Но он уже всех разглядел. Рядом с Гафийкой сидел Олекса Безик, которого в деревне называли «Полтора Несчастья». У него было столько детей, как маковых росинок, и ни клочка земли. В углу подпирал стены высокий Семен Мажуга, с впалой грудью и долгорукий, весь как складной нож. Он только и жил тем, что на колченогой кобыле возил евреев на вокзал. Были тут Иван Короткий да Иван Редька, Александр Дейнека да Савва Гурчин — все безземельные, либо такие, которые не могли прокормиться на своей земле.

Тогда Панас переставил через порог сапожищи, в которых, наверно, больше места занимали портянки, чем ноги, и устроился рядом с Марией.

— А кто ж тот чернявый, за столом?

— Из Ямищ,— объяснила Мария и с любопытством посмотрела на чужого.

— Рассказывайте дальше,— попросила она.

Тот перестал моргать. И все повернулись к нему.

— Ну, значит, собрались мы к сборне, староста с нами, так и так, пишите приговор. Мы, ямищане, согласились на том, что никто из нас не будет работать у пана по старой цене. Теперь пеший работник — рубль, а конный — два. Рабочий день должен быть короче на четверть...

— Ого!

— Тише! Пусть говорит...

— Жать за шестой, а не десятый сноп, молотить за восьмую, а не тринадцатую меру...

Вот это хорошо!

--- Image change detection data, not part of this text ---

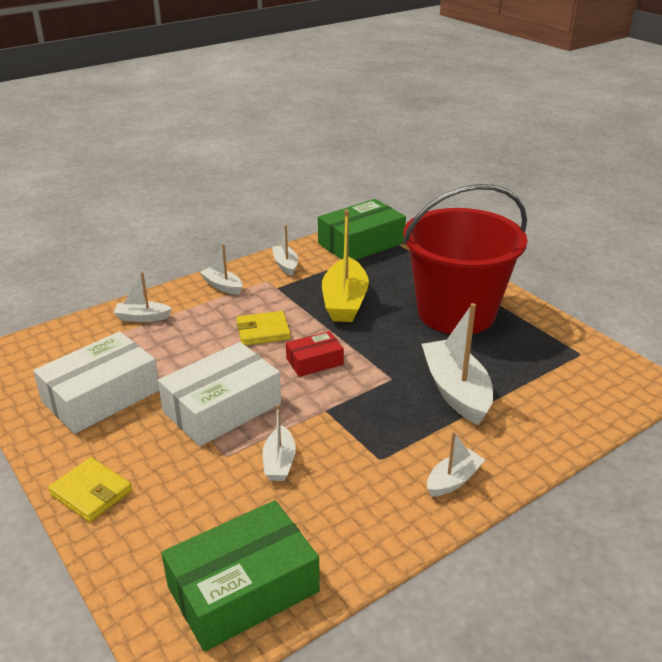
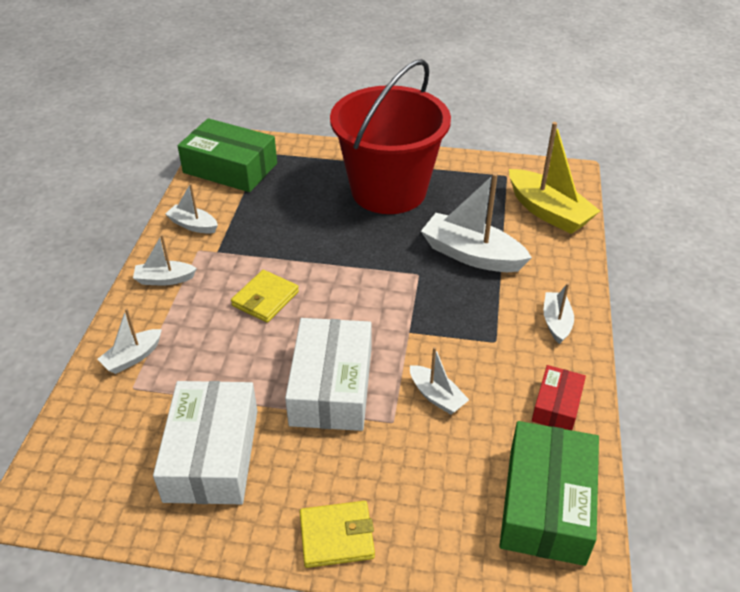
camera: 45 degrees left, 10 degrees up
(314, 361) = (345, 298): red box -> red box (557, 405)
(344, 301) = (293, 230): yellow boat -> yellow boat (548, 212)
(361, 243) = (230, 168): green box -> green box turned 75 degrees counterclockwise

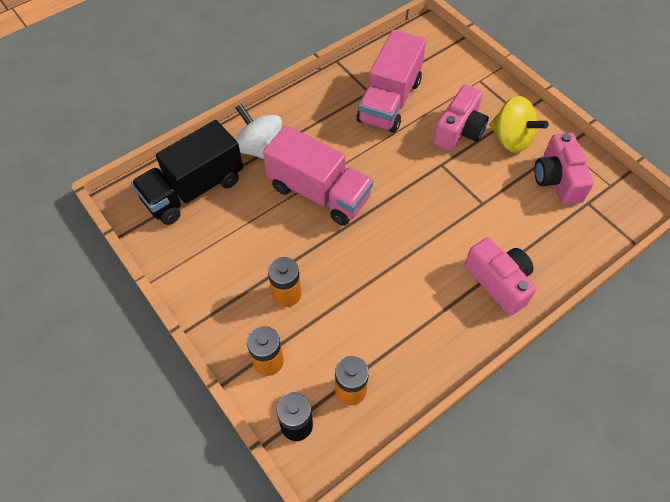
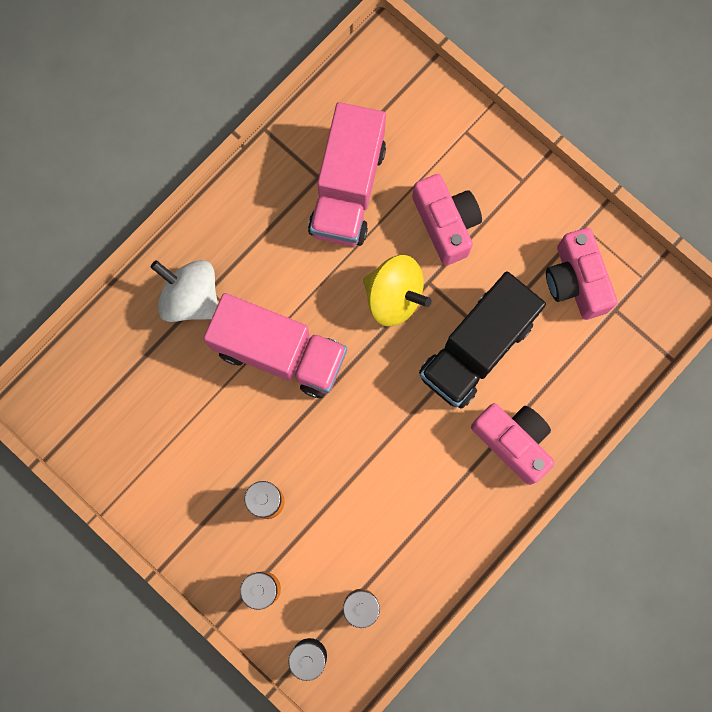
camera: 10 degrees left, 20 degrees up
(193, 189) = (120, 375): black truck -> black truck (476, 348)
(459, 131) = (446, 224): pink camera -> pink camera turned 45 degrees counterclockwise
(511, 139) = (514, 226): yellow spinning top -> yellow spinning top (394, 297)

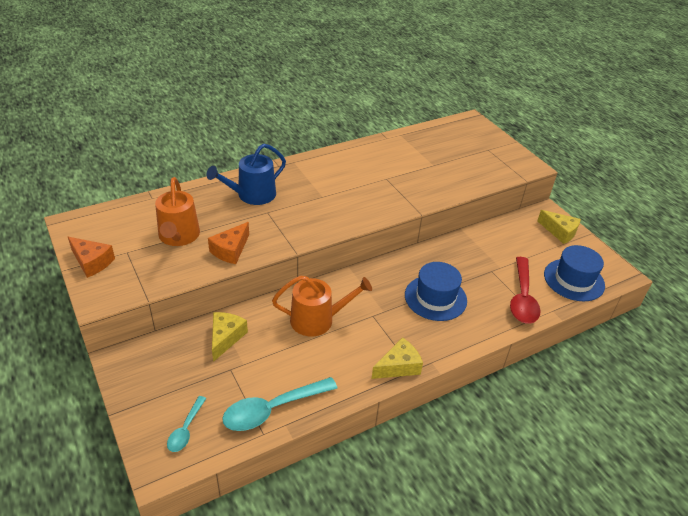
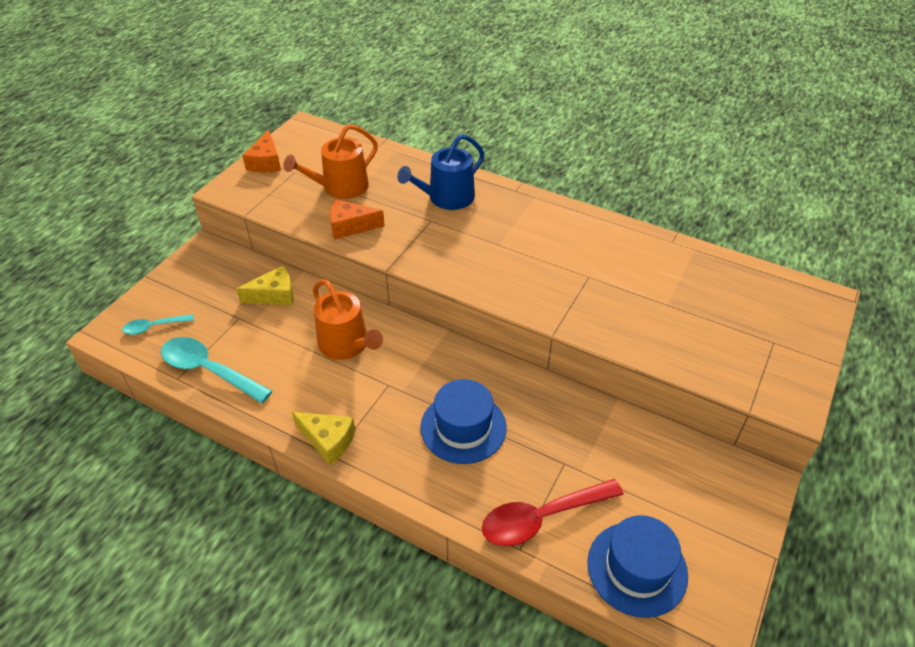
camera: 60 degrees right, 5 degrees up
(252, 195) = (446, 198): blue watering can -> blue watering can turned 60 degrees counterclockwise
(560, 232) = (730, 513): yellow cheese -> none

Головы по углам закивали, а долгорукий Мажуга в знак полного согласия складывался и раскрывался, как перочинный нож.

— А если пан не согласится?

Старая Кандзюбиха протиснулась сквозь толпу и осторожно убавила в лампе огонь.

— А правда, что будет, коли пан не согласится?

Человек из Ямищ помолчал минутку, взглянул вокруг и отрубил:

— А не согласится — забастовка.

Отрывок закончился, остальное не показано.